2. The court do refer the dispute to Arbitration in compliance with the Arbitration Agreement between the parties.
3. The claimant do pay costs of this application.
The application is supported by the annexed Supporting Affidavit and Affidavit in Response of Alex Barasa and on the grounds that the dispute before the court ought to be referred to an arbitrator in accordance with the Arbitration Agreement between the parties. The contract of employment for the claimant had an arbitration clause which required that any dispute arising from the contract be referred to an arbitrator and there is nothing unique with the present dispute that exempts it from being handled in accordance with the arbitration clause.
Mr Barasa also avers that he is the chief executive officer of the respondent and the claimant has filed suit seeking several reliefs alleged to be in his contract of employment. The suit is premature for lack of exhaustion of alternative dispute resolution mechanisms contemplated in the contract of employment.
It was a term of the employment contract under clause 8 that all disputes between the parties would be referred to an arbitrator and both parties are aware of such requirement.
Parties have already exchanged communication with regard to the appointment of an arbitrator but in a sudden change of tact and without consultation the claimant wrote and indicated that he had decided to file suit. That the reasons given were that there are public interests questions that required to be addressed by the court but there exists no such questions.
Mr Barasa also avers that the decision to vary and vitiate the terms of the contract of employment is an affront to the intention of the parties to the agreement and the same should not be entertained by this court and the matter should be referred to arbitration.

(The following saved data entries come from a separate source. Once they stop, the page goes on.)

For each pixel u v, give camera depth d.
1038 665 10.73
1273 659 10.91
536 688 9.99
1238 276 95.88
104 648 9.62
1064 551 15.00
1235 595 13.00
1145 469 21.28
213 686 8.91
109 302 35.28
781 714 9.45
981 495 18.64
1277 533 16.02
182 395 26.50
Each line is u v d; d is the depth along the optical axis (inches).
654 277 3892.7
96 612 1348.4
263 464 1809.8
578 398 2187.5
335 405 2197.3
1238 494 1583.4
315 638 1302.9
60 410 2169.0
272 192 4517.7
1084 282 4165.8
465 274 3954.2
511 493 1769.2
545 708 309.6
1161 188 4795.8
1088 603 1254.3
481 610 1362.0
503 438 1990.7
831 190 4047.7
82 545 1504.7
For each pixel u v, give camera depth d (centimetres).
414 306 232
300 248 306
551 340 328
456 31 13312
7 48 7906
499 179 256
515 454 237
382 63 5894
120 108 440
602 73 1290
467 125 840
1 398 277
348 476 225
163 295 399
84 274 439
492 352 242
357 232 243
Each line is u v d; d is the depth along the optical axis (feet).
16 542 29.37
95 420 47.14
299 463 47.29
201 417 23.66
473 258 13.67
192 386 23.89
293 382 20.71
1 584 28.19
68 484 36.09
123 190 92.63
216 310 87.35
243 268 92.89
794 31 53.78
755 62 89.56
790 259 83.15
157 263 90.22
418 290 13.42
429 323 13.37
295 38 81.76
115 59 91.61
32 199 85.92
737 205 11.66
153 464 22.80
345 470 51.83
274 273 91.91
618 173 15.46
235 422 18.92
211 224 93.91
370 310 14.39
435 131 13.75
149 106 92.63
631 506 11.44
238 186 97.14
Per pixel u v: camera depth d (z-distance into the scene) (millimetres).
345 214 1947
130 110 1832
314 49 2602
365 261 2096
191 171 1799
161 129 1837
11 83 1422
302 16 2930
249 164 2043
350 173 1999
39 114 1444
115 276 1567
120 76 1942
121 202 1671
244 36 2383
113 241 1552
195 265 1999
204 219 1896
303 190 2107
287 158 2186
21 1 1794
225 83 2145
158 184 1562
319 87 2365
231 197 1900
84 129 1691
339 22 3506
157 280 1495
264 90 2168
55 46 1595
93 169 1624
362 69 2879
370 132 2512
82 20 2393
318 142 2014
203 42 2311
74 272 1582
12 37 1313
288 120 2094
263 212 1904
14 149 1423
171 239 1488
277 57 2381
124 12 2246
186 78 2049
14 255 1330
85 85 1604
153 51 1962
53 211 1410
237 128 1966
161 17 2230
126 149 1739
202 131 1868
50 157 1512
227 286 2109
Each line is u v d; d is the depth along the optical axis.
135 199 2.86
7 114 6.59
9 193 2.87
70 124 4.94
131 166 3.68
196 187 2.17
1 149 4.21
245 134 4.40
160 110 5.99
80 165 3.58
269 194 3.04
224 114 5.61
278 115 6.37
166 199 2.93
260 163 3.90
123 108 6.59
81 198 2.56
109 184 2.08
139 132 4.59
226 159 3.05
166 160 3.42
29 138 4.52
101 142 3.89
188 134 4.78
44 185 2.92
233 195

In reply, the claimant filed his Replying affidavit and avers that the objections made are meant to delay the course of justice and there is no good cause to seek and refer the matter to arbitration and the matter is properly before this court.
The alleged dispute resolution mechanism clause under the contract of employment refers to where a dispute arises within the course of employment the same can be referred to arbitration but employment has since terminated and the claimant is not subject to the respondent’s human resource policy. Upon termination of employment the claimant had a right to file suit with the court.
Clause 10 of the employment contract stipulates that the governing law of the contract is the Employment Act and a host of other labour laws and regulations. Upon the breach of the employment contract, the claimant was at liberty to file suit with the court.
The arbitration clause of the employment contract was meant as an internal dispute resolution mechanism and which does not oust the application of the law. Clause 8 and 10 of the employment contract serves to offend the provisions of section 3(1) of the Employment Act and the court in its inherent powers should assert its jurisdiction in the interests of justice and fairness and dismiss the objections made by the respondent.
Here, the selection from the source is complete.